Benefits of the Bayesian choice
The prior distribution points out a unique advantage of Bayesian methods: an explicit framework for incorporating prior knowledge into an analysis. Bayesian theory takes into account differences between observers, thus allowing the investigator to examine the differences in assessments and decisions due to varying amounts of information, and hence to measure the value of additional information. Further more, loss functions also give greater flexibility than the hypothesis-testing framework because they allow consideration of a range of outcomes rather than only 2 (the null and alternative hypotheses).Human errors in judgment, especially in assessing the importance of the data relative to existing info, can be reduced.
Bayesian Contras
However, if the Bayesian formalization of the scientific process is not done well, it can easily make matters worse. Moreover, in the science of ecology, with the current state of data-analytic technology, it often cannot be done even by the scientists who have access to the best prior information. Communication problems also constitute a threat for this method which relies heavily on the sharing of information: Can a knowledge that required an ecologist years or decades of study to acquire be passed totally intact to the statistician? And of course, subjectivity is nothing but a pretext for all kinds of subterfuge, including the often tempting choice of the most advantageous procedures.

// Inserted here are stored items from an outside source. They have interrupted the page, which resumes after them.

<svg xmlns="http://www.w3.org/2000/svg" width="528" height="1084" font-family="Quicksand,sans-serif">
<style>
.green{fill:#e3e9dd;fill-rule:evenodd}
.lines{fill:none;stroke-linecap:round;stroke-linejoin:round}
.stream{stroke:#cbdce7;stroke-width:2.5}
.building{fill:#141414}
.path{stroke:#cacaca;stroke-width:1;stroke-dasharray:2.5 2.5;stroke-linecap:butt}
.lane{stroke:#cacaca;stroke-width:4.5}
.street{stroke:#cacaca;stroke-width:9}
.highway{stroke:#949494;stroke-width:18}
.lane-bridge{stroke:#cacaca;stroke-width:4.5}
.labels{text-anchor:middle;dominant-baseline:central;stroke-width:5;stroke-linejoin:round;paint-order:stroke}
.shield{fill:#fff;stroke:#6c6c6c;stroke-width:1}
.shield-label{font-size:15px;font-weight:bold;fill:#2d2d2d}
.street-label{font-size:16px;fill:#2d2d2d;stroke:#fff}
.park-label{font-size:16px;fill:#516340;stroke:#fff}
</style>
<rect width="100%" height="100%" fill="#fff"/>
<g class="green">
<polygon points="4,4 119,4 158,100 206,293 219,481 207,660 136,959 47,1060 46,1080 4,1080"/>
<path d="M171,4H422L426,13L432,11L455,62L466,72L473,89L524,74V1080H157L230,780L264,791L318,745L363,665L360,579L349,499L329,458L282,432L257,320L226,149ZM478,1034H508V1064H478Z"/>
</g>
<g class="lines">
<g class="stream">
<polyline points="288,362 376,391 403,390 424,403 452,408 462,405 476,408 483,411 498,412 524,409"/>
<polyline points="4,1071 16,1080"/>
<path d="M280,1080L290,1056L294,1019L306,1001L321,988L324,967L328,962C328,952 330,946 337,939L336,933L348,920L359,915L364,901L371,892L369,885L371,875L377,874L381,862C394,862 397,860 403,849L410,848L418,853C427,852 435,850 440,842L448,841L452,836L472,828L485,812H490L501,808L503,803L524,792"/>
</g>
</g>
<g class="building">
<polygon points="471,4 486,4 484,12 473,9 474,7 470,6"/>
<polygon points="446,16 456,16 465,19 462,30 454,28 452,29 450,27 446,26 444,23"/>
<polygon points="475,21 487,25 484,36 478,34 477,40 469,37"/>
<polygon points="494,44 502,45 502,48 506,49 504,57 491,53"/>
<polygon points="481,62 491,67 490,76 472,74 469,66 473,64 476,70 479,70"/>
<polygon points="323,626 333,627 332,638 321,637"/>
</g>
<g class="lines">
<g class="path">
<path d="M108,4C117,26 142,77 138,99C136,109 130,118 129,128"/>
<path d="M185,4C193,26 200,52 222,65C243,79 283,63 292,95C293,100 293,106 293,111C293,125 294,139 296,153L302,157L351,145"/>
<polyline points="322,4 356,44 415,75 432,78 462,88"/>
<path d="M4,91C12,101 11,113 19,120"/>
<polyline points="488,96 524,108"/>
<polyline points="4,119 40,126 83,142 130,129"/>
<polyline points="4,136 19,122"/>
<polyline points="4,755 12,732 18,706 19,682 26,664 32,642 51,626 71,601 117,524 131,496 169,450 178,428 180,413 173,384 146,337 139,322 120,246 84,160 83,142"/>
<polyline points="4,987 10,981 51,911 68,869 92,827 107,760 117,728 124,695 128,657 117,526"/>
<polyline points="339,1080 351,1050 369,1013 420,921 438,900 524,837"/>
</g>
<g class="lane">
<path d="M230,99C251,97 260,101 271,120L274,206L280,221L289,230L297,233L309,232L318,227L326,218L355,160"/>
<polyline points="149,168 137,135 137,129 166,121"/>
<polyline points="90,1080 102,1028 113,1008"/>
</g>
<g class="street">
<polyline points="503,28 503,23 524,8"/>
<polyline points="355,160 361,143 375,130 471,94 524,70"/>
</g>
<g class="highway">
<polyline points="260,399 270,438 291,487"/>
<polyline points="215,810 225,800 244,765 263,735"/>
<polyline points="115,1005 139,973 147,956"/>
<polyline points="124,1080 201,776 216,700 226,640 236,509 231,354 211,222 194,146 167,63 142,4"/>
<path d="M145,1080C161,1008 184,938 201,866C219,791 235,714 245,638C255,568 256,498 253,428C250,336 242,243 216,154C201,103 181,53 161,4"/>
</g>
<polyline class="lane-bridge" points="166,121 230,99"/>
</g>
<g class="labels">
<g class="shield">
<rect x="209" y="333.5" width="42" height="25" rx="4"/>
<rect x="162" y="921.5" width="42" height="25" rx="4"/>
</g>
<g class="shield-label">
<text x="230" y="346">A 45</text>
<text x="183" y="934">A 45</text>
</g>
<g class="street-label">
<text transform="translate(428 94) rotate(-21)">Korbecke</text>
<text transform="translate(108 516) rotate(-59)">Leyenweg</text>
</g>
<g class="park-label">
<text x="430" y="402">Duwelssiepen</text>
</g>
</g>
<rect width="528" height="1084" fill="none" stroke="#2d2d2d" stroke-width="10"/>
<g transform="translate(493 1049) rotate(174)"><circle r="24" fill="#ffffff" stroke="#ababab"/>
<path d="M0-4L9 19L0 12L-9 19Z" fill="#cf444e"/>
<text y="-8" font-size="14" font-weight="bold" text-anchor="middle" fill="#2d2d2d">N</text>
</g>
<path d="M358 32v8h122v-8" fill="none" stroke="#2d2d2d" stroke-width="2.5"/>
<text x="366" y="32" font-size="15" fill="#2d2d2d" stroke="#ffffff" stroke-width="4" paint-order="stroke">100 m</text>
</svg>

It can actually be argued the opposite way, namely, that the Bayesian approach is essentially more objective than other inferential methods, because, first, it separates the different subjective inputs of the inferential process (sample distribution, prior, loss function), thus leaving ground for possible modifications, and then it develops in addition objective tools to assess the influence of the prior distribution (noninformative distributions, sensitivity analysis, etc...)
More technically, although all posterior quantities are automatically defined as integrals with respect to the posterior distribution, it may be quite difficult to provide a numerical value in practice, and, in particular, an explicit form of the posterior distribution cannot always be derived.
Frequentist contras
First, any null hypothesis can be rejected (and similarly any significant test made significant) by choosing an appropriately large sample size. And finding a significant difference does not make any statement about the magnitude of the difference, something that is usually of great importance to ecologists. Second, the frequentist approach does not give us the answer to what we want to ask (what are the relative probabilities of the competing hypotheses?) and its paradigm is not reductive enough to lead to a single optimal estimator.
95% intervals: with the classical procedure, whether determining a 95% interval or a P-value, it is not the parameter q which belongs to an interval with probability 95% conditionally on x, but the interval derived from x which contains the fixed value q with probability 0.95. The nonrepeatability of most practical experiments comes to question this frequentist point of view.